Saturday, February 20, 2010

Security predictions for 2010 and a few wishes

As usual, nothing posted on this blog is related to my job at my employer. These are merely thoughts gathered from readings on the web and personal considerations.

(If you're wondering why I didn't post this in January, think that holidays spent in Sicily, Romania, Hungary and Serbia are worth being late. I really love the Carpathians.)
  1. Linux systems will become an interesting target for hackers because of Google's OS.
    The free software community will react fast to vulnerabilities. If Google is up to the task, they will integrate the changes very fast and it will result in Linux systems being the most secure. Competitors will finally be forced to take vulnerabilities more seriously. That's the optimist hypothesis. The pessimist one is Google not being interested in building better security and not reacting faster than the others.
  2. Microsoft will (finally!) propose a centralized software installation and update manager, quickly adopted by the big software companies, reducing the number of heterogeneous installation modes, late updates and so on. Something apt-like, in a Microsoft-way, of course.
    It's either this or Microsoft platforms will be progressively abandoned for integrated products such as iPhone or platforms with that functionality such as Linux (servers) or Mac OSX (clients).
  3. Viruses will spread to Mac and iPhones up to the same level as that under Windows.
  4. Generalization of new authentication modes including smart cards with microchips, user/machine certificates, fingerprints on laptops, will happen.
    There will be a fashion for it and a lot of blunders will be made in the beginning.
  5. There will be reports about IT services clouding the wrong parts of themselves: critical infrastructure, already very profitable services, legally protected information...
  6. There will be an overflow of non-browser software using SSL.
    Each of them has its own libraries and each blunder or vulnerability in the use of SSL will have to be addressed in each of these libraries.

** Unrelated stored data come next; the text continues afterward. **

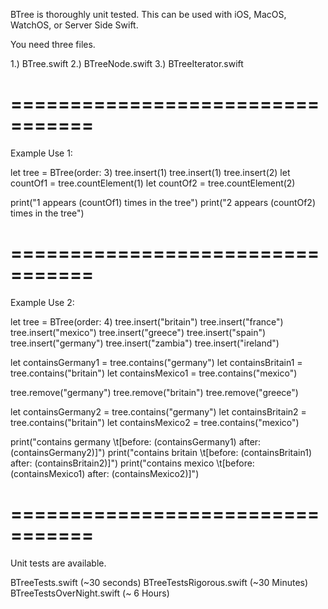 BTree is thoroughly unit tested. This can be used with iOS, MacOS, WatchOS, or Server Side Swift.

You need three files.

1.) BTree.swift
2.) BTreeNode.swift
3.) BTreeIterator.swift

=================================
=================================

Example Use 1:

let tree = BTree<Int>(order: 3)
tree.insert(1)
tree.insert(1)
tree.insert(2)
let countOf1 = tree.countElement(1)
let countOf2 = tree.countElement(2)

print("1 appears \(countOf1) times in the tree")
print("2 appears \(countOf2) times in the tree")

=================================
=================================

Example Use 2:

let tree = BTree<String>(order: 4)
tree.insert("britain")
tree.insert("france")
tree.insert("mexico")
tree.insert("greece")
tree.insert("spain")
tree.insert("germany")
tree.insert("zambia")
tree.insert("ireland")

let containsGermany1 = tree.contains("germany")
let containsBritain1 = tree.contains("britain")
let containsMexico1 = tree.contains("mexico")

tree.remove("germany")
tree.remove("britain")
tree.remove("greece")

let containsGermany2 = tree.contains("germany")
let containsBritain2 = tree.contains("britain")
let containsMexico2 = tree.contains("mexico")

print("contains germany \t[before: \(containsGermany1) after: \(containsGermany2)]")
print("contains britain \t[before: \(containsBritain1) after: \(containsBritain2)]")
print("contains mexico \t[before: \(containsMexico1) after: \(containsMexico2)]")

=================================
=================================

Unit tests are available.

BTreeTests.swift (~30 seconds)
BTreeTestsRigorous.swift (~30 Minutes)
BTreeTestsOverNight.swift (~ 6 Hours)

This is not addressable in a correct time. For this reason, there will be new products or services around gathering all this SSL traffic and forwarding it in an actually secure way.
  7. Social harvesting will rise to unprecedented peaks. Because of poor legal harmonization (or even concern, for that matter!) in various countries, automated social harvesting services will be made available.
  8. Governments from developed countries will try to censor, filter and/or index the web. They will fail for two major reasons:
    • The web is too huge for any current government to master it, or even understand it.
    • The free software community will sidestep any technical measure towards censorship.
  9. There will be stories, news, rumours, about Google having connections with the US intelligence agencies. Google's business is a source of information just too much important nowadays for intelligence agencies to neglect it. I won't tempt any prediction about Google's reactions.
  10. PCI DSS-like standards (simple checklist, minimalist, technical, yet very efficient) will be published about various matters of ITsec. Or maybe I just read too many people interested in that.

And now a few wishes:
  • That people stop thinking I work on viruses when I say I work on ITsec.
  • That IT managers (non-security) stop thinking there is a fixed list of requirements for security and each of them requires purchasing a "security product" and each of these products works standalone.
  • That service managers start budgeting time for service reviews and corrections, not only service implementations.
  • That Adobe distinguishes between PDF designed for review and printing and PDF designed for automated administrative tasks in complex forms. This may prevent a lot of problems to come.
  • That my government stops being such a liberty killer about IT.
  • [...]
  • That my readers consider the strange situation of using an Excel-controlled Visual Basic script to interact with an AS/400 terminal emulator, written in Java, inside a Citrix session running on a Windows Server "cluster" inside a VMware architecture. (You can have screenshots and photos of the AS/400 on IBM's website, for instance, there.) That was my only nightmare these last years. Does virtualization never end?